Partiellement juste, cette explication par l’antichristianisme ne justifie pas tout. Parcourir tant de pages où le héros de la tolérance se révèle haineux et méprisant laisse un goût amer et des interrogations ouvertes. Pour s’en sortir, on ne dispose que d’hypothèses. On peut notamment essayer d’en appeler à l’« air du temps » : tous ces préjugés qui nous embarrassent, ces jugements péjoratifs et offensants sur les femmes, les homosexuels, les juifs, les musulmans... ne seraient qu’inévitables, et donc excusables, séquelles des temps anciens.
« À l’époque », dira-t-on, pareils énoncés n’avaient pas le même sens ni la même portée qu’aujourd’hui. Habituelle et facile, cette réponse s’en tire à bon compte et ne va pas loin. Certes, on ne peut nier que les sensibilités évoluent, mais il est également bien facile de trouver, parmi les contemporains de Voltaire, des penseurs qui combattaient pour l’égalité des sexes, la liberté des moeurs, la dignité des juifs et celle des musulmans.
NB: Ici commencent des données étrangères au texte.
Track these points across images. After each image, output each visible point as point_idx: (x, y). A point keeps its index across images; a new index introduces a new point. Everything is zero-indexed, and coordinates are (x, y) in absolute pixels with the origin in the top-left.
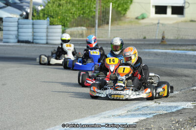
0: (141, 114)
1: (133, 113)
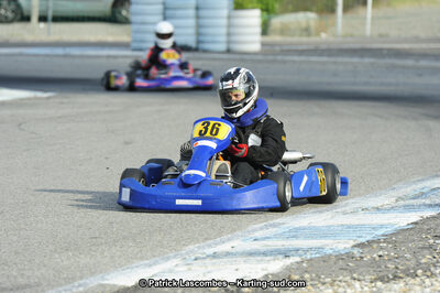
0: (425, 205)
1: (407, 202)
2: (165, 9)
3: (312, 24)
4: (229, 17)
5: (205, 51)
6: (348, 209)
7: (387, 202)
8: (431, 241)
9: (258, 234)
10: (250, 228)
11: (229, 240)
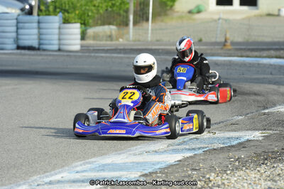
0: (186, 149)
2: (18, 23)
3: (114, 33)
4: (60, 28)
5: (44, 50)
6: (137, 152)
7: (161, 147)
8: (190, 172)
9: (79, 169)
10: (74, 165)
11: (60, 172)
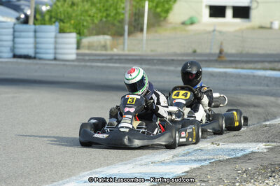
0: (192, 160)
1: (181, 158)
2: (14, 31)
3: (108, 43)
4: (56, 37)
5: (40, 59)
6: (143, 162)
8: (199, 184)
10: (81, 174)
11: (68, 182)
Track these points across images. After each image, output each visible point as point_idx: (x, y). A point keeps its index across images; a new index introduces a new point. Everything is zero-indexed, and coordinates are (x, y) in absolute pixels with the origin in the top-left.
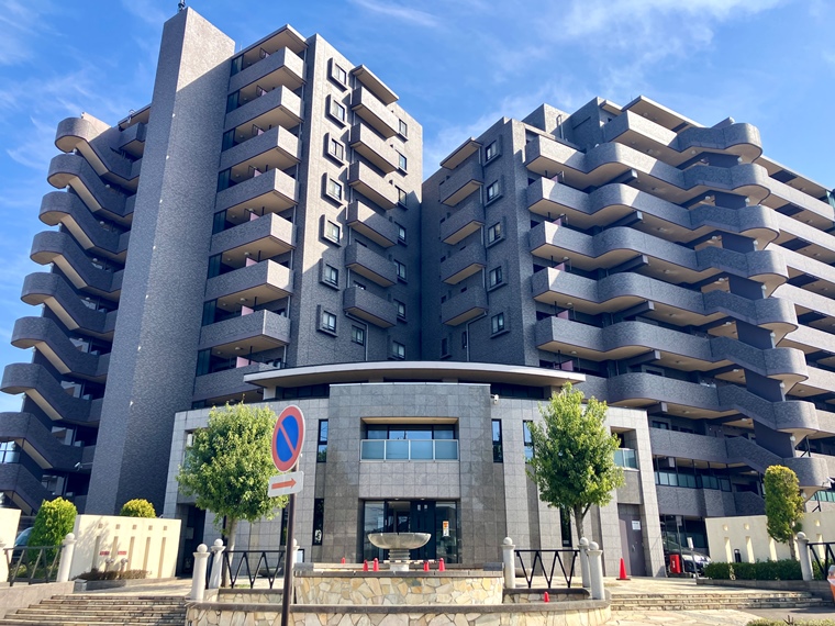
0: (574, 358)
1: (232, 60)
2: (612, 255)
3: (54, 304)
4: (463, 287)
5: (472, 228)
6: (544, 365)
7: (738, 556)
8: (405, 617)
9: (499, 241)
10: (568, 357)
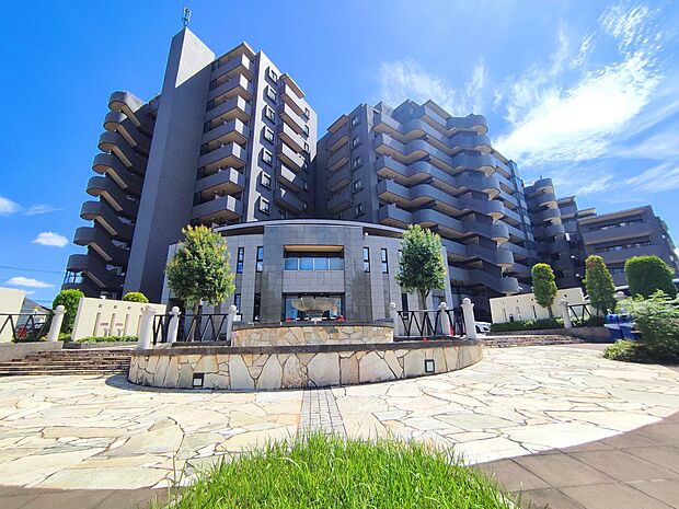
1: (213, 63)
2: (419, 176)
3: (106, 195)
4: (338, 192)
5: (345, 160)
7: (512, 318)
8: (335, 355)
9: (359, 166)
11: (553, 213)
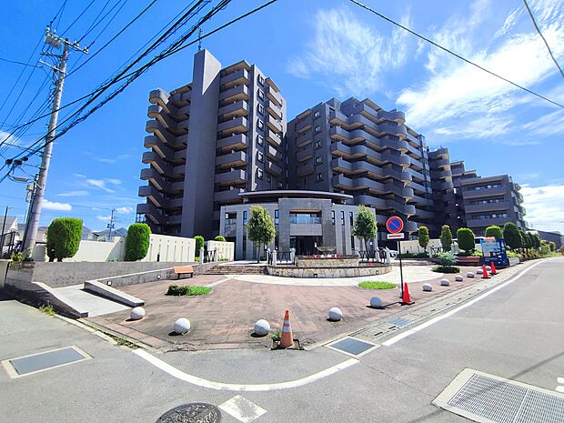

Vingt ans avant la naissance de Voltaire, par exemple, François Poulain de la Barre publiait « De l’égalité des deux sexes » (1673), l’un des premiers grands classiques du féminisme,« où l’on voit l’importance de se défaire des préjugés ». En 1714, le philosophe irlandais John Toland, libre-penseur, publiait un texte délibérément « philosémite », « Reasons for Naturalizing the Jews in Great Britain and Ireland ». Eux et quelques autres contrevenaient donc à cet « air du temps » supposé tout-puissant, et l’on eût aimé compter Voltaire en leur compagnie. Ce n’est pas le cas.
Dès lors, certains seront tentés de le brûler. Aux indulgents, qui dissolvent ses propos infâmes dans les habitudes de l’époque, succèdent les teigneux à courte vue, qui aiment par-dessus tout cracher sur les idoles et déboulonner les statues. Si le philosophe de Ferney n’est plus tout entier admirable, diront-ils, qu’on le jette tout entier, qu’on l’oublie à jamais ! Au lieu du Panthéon, les poubelles de l’Histoire. Voilà encore une esquive, elle aussi bien simpliste. Car la difficulté, la seule intéressante, est d’affronter la coexistence de ces deux faces : ici tolérance, raison, Lumières, là mépris, calomnies, exclusions.